Saturday, October 31, 2015

Radio Greats: Halloween Party (Our Miss Brooks)

Our Miss Brooks was one of the most successful radio comedies of the Golden Age of Radio. It was broadcast on CBS from 1948 to 1957. It was brought to television from 1952 to 1956, where its adaptation of radio situation comedy to the television medium made it one of the shows that made clear just how much television could do with the sitcom genre. It even got its own 1956 movie, although that seems to have done only so-so.

One of the things that makes the series is Eve Arden as the terribly underpaid, dry-witted, and indefatigable teacher Connie Brooks. One of the things the show is usually credited for is being the first comedy with a female lead who was not a ditz or klutz or playing straight off a husband who was a ditz or klutz. She commonly finds herself in conflict with the fussy, manipulative principal of Madison High School, Osgood Conklin, and pines for the often clueless, usually cheapskate, and always a-little-too-shy biology teacher, Philip Boynton. Other common characters are Harriet Conklin, the sweet and honest daughter of Principal Conklin, and Walter Denton, the awkward, cracked-voice teenage boy who is Miss Brooks most loyal supporter and, to the horror of Principal Conklin, who cannot stand him, Harriet's love interest. Eve Arden's performances are often near-perfect; it is difficult to imagine a better fit to this kind of character. Which actually is ironic, since she seems to have been the third choice for the part, after Shirley Booth (who turned out to take the role too seriously) and Lucille Ball (who wasn't interested).

The jokes are not usually what we would call rolling-on-the-floor funny, but they are always fun. And the series ends up being funnier than the jokes -- this is a series that is massively funnier if you hear it than if you just read it. Our Miss Brooks predates laugh tracks; one of the reasons for the success of the series is Arden's ability to bring the live audience in on the joke, meaning that with even a minor joke told very drily, she often has them in stitches. A great deal of fun also arises from the interactions among the characters, each of whom is very different in personality and style, and each of whom is played excellently. Several of the actors went on to even more famous roles. Gale Gordon, who plays Osgood Conklin, went on to play Theodore J. Mooney on The Lucy Show; Richard Crenna, who plays Walter Denton, went on to play Luke McCoy in The Real McCoys and Colonel Sam Trautman in the Rambo movies, and received both an Emmy (for his role in The Rape of Richard Beck) and a star on the Hollywood Walk of Fame.
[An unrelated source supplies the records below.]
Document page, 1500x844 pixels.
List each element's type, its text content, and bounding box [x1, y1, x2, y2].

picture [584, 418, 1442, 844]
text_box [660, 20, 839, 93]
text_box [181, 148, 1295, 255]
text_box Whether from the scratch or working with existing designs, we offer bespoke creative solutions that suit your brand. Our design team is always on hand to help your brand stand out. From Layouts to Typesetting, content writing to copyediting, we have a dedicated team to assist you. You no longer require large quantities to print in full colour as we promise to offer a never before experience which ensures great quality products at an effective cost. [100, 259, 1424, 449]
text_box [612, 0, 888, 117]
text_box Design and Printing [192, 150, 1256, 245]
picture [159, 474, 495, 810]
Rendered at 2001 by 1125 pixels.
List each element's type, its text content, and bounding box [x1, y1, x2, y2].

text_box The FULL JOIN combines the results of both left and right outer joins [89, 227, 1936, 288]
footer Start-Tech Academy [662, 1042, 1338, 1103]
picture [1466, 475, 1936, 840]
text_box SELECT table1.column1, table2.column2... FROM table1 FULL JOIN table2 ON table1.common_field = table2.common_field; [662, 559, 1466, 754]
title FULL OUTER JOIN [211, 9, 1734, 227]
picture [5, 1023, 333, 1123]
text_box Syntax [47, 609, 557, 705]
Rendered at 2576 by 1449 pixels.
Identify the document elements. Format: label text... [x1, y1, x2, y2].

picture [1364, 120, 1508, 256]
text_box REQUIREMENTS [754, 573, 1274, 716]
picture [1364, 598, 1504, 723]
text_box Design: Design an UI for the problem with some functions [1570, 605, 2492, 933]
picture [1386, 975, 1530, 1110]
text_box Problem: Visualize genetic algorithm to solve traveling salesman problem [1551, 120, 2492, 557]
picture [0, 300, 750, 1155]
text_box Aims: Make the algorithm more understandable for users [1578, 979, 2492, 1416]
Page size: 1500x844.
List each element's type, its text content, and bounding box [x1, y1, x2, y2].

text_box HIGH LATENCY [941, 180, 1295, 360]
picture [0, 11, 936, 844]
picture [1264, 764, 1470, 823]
Halloween is a good holiday if you like old time radio, because a major surge in the popularity of the holiday, and the transformation of trick-or-treating from scattered local customs to a national custom, occurred during the Golden Age of Radio itself. And Our Miss Brooks is a particularly good series for finding holiday episodes because it's a story set by a school, and school years, of course, are primarily structured by holidays. So that brings us to "Halloween Party", the episode I've chosen for this major comedy series.

You can listen to "Halloween Party" at the Internet Archive (number 56).